Deschutes County Sheriff Larry Blanton says he supports a House Bill that protects gun owners' privacy. The bill passed in a 24 to 5 vote. It prohibits public agencies from disclosing the names and other private information of concealed weapons license holders. Blanton says many Sheriff's are concerned about identity theft and have worked hard to protect gun owners privacy. "We have about 7000 of them in Deschutes County. I support people’s right to have those guns and to carry them concealed if they are law abiding citizens. We have not had any issues with those permit holders in terms of how they are displayed; and if we do, I'll take their permit.” In 2010, a State Appellate Court decision made information on the concealed carry applications public record. But sheriffs in Oregon have refused to disclose the information.
The big blast of winter during the past week brought in 49 new inches of snow on Mount Bachelor. Bachelor spokesperson Andy Goggins says the season started weak, but is now back on track. "Right now our total base is about 138 inches at West Village; at and 142 at Mid Mountain.” KBND: “How does that compare to what you normally see this time of year?” Goggins: “We're right at above average in terms of total snowfall and right now its looking like its set up good for this time of year and we're set up for a good second half of the season. We have a lot of fun events and activities planned between now and the end of May." Goggins says the quality of the snow is also impressive right now; it’s very light and dry and more typical of the snow normally seen in Utah and Colorado.
It was a close vote when service workers at St. Charles voted to unionize last year, and now they're going to have another vote. This time workers will vote whether to get rid of the union, since they've been unable to reach a contract with the hospital during the past year. Kerry Hayes is a cook at the hospital and has worked there for ten years. He filed the paperwork to take the decertification vote, since last year's vote was so close. “It still comes down to only seven votes difference out of 600 cast and almost 100 didn't vote at all. I think there's a big question there.” The signatures on the petitions for decertification have been verified and so the vote will be held in the next three weeks.

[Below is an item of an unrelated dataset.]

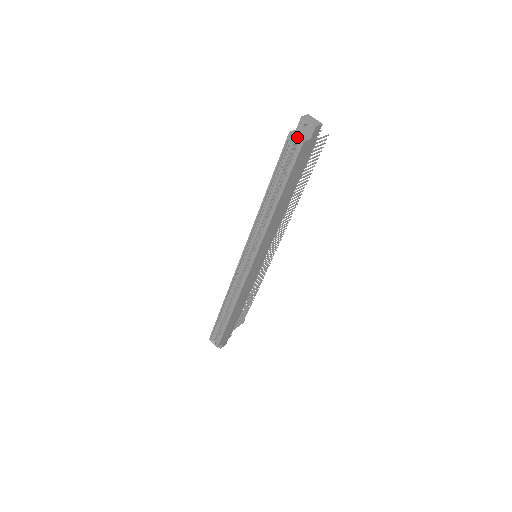
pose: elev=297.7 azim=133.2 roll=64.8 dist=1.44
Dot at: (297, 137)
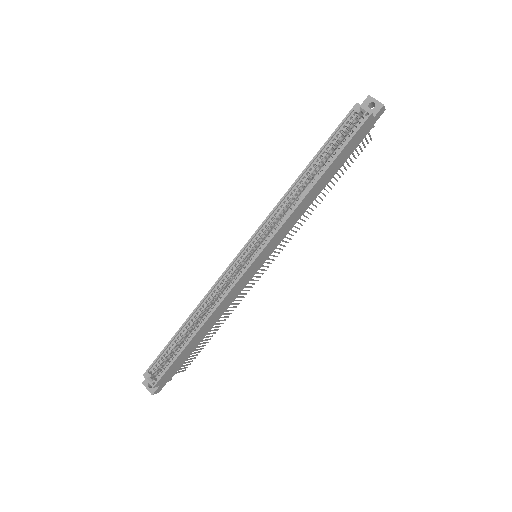
Dot at: (365, 108)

There’s been a lot of debate in Salem this session over foreclosure bills designed to help struggling homeowners. One Bend real estate agent who does a high volume of distressed properties says he's "worked in the trenches" and doesn't see how the bills would help. One bill calls for more disclosures to the consumer when the bank is pursuing a foreclosure, while also considering a loan modification. Real Estate Agent Kip Lohr says the people already know that: “There's no tracking system that's necessary for that. They can just call their bank and they will disclose that to them readily! That info, most of the folks I deal with in the short sale process they have had a notice of default filed they know the bank's intention is to exercise its right to take the home back. It’s not really a question. So if they are choosing to do a loan modification or a short sale, they know that the bank is going to also move forward with their other options.” The other bill would require a face-to-face meeting between the bank and homeowner. But Lohr says that doesn't do much either if the person doesn't have the income to stay in their home.